10. Parkersburg, W.Va.
It’s all about the rivalry in this town, located in the northwest corner of the state at the intersection of Interstate 77 and the Ohio River. Any contest … in any sport … between Parkersburg High and its cross-town rival, Parkersburg South High, is a big deal for all involved.
The Battle of Parkersburg takes on greater significance in wrestling, however … because as Parkersburg goes, so goes the rest of the state. Tough schedules — the teams have frequently competed in events such as the Walsh Jesuit Ironman Invitational and the Powerade Tournament over the years — have been a major factor.
Name the era, and one or both of the Parkersburg schools have dominated it. Parkersburg High won the inaugural West Virginia state tournament in 1948, and through 1975, its final year as a one-class system, the Big Reds won 11 state titles – no other school won more than three over the same period. In 1975, South broke into the win column for the first time.
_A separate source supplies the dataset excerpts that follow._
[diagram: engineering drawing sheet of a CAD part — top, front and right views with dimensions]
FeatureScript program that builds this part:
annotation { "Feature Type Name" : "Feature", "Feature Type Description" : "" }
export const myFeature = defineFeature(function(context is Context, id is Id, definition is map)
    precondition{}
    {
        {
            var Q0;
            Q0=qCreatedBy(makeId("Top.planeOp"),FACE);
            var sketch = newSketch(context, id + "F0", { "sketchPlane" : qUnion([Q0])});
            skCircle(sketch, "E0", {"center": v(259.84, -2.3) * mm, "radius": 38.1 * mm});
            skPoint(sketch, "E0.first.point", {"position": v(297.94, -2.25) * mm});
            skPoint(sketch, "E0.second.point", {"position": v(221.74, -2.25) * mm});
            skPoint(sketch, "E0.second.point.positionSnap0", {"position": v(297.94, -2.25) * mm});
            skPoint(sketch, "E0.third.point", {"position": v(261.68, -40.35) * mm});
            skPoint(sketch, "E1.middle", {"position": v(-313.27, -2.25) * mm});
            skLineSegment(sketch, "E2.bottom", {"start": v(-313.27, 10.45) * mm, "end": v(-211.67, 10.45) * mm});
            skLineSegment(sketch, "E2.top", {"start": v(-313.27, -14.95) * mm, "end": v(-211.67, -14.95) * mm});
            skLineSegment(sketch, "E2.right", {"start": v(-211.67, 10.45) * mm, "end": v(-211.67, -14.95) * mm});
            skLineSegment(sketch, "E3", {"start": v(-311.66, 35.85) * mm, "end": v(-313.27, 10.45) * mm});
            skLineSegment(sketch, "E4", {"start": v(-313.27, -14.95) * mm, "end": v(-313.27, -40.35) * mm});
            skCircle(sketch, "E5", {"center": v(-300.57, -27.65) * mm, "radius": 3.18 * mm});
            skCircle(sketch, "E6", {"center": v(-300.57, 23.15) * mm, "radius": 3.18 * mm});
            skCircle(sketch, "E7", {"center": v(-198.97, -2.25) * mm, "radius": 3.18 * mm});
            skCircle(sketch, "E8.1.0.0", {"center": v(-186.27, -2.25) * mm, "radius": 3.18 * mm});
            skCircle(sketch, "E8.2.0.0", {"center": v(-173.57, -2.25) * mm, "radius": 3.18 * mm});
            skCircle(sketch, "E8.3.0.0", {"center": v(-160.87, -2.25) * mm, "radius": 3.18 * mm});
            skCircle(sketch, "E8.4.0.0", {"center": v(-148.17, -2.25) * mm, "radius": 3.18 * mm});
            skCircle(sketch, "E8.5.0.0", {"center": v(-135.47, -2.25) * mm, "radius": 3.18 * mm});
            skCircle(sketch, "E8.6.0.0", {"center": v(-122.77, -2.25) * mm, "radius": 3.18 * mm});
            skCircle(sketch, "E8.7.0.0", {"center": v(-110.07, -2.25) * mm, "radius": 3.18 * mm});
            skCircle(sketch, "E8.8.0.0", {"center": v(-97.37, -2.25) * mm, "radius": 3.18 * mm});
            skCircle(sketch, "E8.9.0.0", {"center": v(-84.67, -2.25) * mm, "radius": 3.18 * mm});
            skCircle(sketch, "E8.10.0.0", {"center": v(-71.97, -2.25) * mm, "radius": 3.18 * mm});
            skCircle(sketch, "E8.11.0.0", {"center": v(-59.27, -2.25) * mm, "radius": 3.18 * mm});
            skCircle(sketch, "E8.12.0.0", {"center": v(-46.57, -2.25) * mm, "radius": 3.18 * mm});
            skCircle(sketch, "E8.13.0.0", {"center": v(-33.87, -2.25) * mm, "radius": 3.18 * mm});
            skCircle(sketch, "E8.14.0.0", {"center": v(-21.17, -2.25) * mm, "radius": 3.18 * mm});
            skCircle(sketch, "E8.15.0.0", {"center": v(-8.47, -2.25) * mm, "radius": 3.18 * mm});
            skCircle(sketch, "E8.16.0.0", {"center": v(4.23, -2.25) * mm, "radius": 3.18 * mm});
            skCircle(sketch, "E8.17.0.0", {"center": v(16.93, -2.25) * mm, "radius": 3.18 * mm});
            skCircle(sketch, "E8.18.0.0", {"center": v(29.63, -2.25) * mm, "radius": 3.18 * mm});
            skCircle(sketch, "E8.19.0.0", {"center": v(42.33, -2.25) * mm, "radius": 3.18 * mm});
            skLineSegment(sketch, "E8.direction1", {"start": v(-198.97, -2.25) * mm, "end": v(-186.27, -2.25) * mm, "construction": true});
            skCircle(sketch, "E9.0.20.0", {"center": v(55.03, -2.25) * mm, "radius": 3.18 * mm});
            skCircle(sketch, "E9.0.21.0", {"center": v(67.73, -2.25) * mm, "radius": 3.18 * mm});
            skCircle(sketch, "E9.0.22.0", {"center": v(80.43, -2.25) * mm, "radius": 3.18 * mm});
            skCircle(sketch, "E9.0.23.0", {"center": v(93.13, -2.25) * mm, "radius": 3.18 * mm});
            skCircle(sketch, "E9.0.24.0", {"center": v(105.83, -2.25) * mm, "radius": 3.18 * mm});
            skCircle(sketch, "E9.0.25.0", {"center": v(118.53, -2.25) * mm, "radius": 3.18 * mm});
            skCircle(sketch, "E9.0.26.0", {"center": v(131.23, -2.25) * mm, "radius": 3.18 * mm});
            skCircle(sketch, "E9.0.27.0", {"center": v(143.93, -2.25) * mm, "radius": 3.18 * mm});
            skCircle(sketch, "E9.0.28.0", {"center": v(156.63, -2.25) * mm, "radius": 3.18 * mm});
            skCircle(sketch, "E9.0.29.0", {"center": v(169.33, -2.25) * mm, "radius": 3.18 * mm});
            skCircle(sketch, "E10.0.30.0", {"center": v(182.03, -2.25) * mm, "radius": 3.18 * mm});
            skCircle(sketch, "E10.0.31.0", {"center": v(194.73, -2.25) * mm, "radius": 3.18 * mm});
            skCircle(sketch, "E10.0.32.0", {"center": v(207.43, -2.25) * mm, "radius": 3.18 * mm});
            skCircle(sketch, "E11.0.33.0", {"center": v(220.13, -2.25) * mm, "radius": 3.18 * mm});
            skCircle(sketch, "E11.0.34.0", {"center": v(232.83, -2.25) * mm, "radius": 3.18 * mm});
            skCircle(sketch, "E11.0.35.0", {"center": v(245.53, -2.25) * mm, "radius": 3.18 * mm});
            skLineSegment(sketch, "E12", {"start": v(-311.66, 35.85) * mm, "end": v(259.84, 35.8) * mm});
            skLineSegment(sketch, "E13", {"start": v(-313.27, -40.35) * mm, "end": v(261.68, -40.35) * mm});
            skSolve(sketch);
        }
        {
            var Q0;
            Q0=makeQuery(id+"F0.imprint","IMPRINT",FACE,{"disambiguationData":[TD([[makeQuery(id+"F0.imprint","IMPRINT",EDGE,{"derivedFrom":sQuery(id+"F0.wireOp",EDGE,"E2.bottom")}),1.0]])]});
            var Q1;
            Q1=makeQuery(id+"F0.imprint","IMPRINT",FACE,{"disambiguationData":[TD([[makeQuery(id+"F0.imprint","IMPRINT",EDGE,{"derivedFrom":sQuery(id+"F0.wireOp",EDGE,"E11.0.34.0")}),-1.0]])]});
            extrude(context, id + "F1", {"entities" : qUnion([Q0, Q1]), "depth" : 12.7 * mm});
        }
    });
One of the two Parkersburg schools has won 25 of the last 29 Class 3A state tournaments, with two-time defending champion South winning 15 of those.
They also combined to claim five individual champions last year. It’s no wonder the state tournament is often referred to as the Parkersburg Invitational.
• Bennington, Vt. — Mount Anthony High is the only game in town and the Patriots have responded with 22 consecutive state championships, the longest active state high school association streak.
• Chattanooga, Tenn. — the center of Tennessee high school wrestling with powers Cleveland Bradley Central High and Soddy Daisy High (public) and Chattanooga rivals Baylor School and McCallie School (private), with positive leadership from Tennessee-Chattanooga coach Heath Eslinger, an area native.
• Harrisburg, Pa. — Central Dauphin High, Mechanicsburg Cumberland Valley High and others have contributed to the South Central region’s recent rise to Class 3A power.
• Lawrence, Mass. — strong bi-state media coverage in an area recently made famous by New England’s top program, Plaistow (N.H.) Timberlane High, located just across the state line.
• Long Island, N.Y. — few areas have as much history or tradition as Nassau County (Section 8) and Suffolk County (Section 11), which are covered like a blanket by Newsday, the island’s newspaper of record. Your father and grandfather are as likely to be in the crowd at places like Massapequa High and Huntington High as you are.
• Perry, Okla. – as the hometown of Dan Hodge, in whose name WIN’s Hodge and Junior Hodge trophies are presented annually, Perry is a small town virtually unparalleled by wrestling standards. The school hosts the Perry Tournament of Champions each December, and has won 45 state titles, including double titles five of the past six years.
• Pittsburgh, Pa. — the Western Pennsylvania Interscholastic Athletic League (WPIAL) is a powerhouse in every sport, and as the home of the Powerade Tournament and the Dapper Dan Classic, wrestling is a shining example.
• Rio Rancho, N.M. — at one time, Aztec High dominated the mats in this state. Now it’s the Vikings, who are clearly the big men on campus. Not only have they won the last four 5A state titles, but they host the state tournament as well.
• State College, Pa. — in the shadow of powerful Penn State, small but storied powers Clearfield High, Philipsburg-Osceola High, Wingate Bald Eagle Area High and Mill Hall Central Mountain High pack them in.
• Wausau-Kaukauna, Wis. — in 2009, no rivalry was closer or more heated than the one between local rivals Wisconsin Rapids Lincoln high and Wausau West High. Nearby Kaukauna High has made the area — as well as its own program — the state’s hotbed, thanks to the steadily-growing Cheesehead Invitational.